Drawing from the Well
Queries: 48 (+0)
Rejections: 33 (+0)
First Eighth
Chapter 2 of 89
Scene 5 of 498
Word Count: 1266 (+230)
It’s not my thousand-word goal, but it is writing and at the end of the day, writing is writing. I’ll get into this more in the discussion below, but I’m harvesting text from an earlier draft and it’s much slower than straight drafting. With any luck, though, it’ll be the fastest chapter to edit when I get down to it.
ONE DAY UNTIL #PitMad!
Filling the Well
The Bible: 76%
Blue Lily, Lily Blue: 24%
Tunnel of Bones: 9%
The Handmaid’s Tale: 3%
Making a little progress here. I’m looking forward to doing more reading on Tunnel of Bones later tonight and some listening to Blue Lily, Lily Blue tomorrow during work. My passion for reading comes and goes and right now it’s coming and I want to ride that wave. Surf’s up, Stratanauts!
Polishing the Well
Tomorrow is #PitMad. I only realized it about an hour ago and I’ve been giddy ever since. My pitches are ready. I can’t wait to dive in right at 8am tomorrow. Wish me luck. I’ve got a good feeling about this.
Well Chat
Harvesting Your Failures
Nothing written is ever wasted. There’s just a time and place for it. Sometimes it’s for this manuscript, sometimes it’s for another, sometimes it’s just the barrier to guide you to what you’re supposed to write. It all serves a purpose.

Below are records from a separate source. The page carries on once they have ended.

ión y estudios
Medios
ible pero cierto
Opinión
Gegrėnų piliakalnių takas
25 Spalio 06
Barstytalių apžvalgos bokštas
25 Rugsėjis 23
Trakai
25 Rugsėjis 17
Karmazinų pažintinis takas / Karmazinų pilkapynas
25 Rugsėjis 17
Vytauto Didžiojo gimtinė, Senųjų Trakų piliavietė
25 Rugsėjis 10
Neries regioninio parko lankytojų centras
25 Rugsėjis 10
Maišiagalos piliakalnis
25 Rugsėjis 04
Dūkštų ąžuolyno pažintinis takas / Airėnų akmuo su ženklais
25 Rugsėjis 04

I’m in one of those phases now. I’m working on the second chapter of Book 2. It was the first chapter in earlier false starts and ever since I composed the closing chapter of Book 1, I knew I wanted to write it this way. It’s Meibor’s opening chapter in Book 2 and it was so fun to write the first time around. The problem was that the first go-round was over fifty pages. Unless you really know what you’re doing and you have a fantastic vision for a chapter, no chapter should be this long. I’m talking The Last Battle in Memory of Light by Robert Jordan and Brandon Sanderson level magnificence if you’re going to go this long. The chapter I wrote IS NOT.
So I’m in the process of retooling it to fit into an appropriate-length chapter. And that means going back to what I wrote before and grabbing a scythe. I’m harvesting the best parts from a laundry basket of fun ideas. It’s a lot of work, but it’s also fun going back through those ideas. When it’s done, I should have distilled down a punchy, creative chapter.
To do it, though, I have to tear apart what I wrote before and recycle it. So that hurts a bit. I don’t get to keep all of it and that sucks, but to make something better, I have to be honest about how wandering the chapter was before. And I have to approach it without fear. It’s going to be better.
And this is true of most things in life. No work is ever a waste even if it fizzles out or fails to come to fruition. You learn things, you figure out what doesn’t work, and you grow. Then the next thing you design or create is better for it. So when you have to cut bait, remember that everything you’re “tossing out” is really just being tossed back into the hopper to be used at another time. You’re growing so don’t lament your losses.
May the tide carry you to safer shores.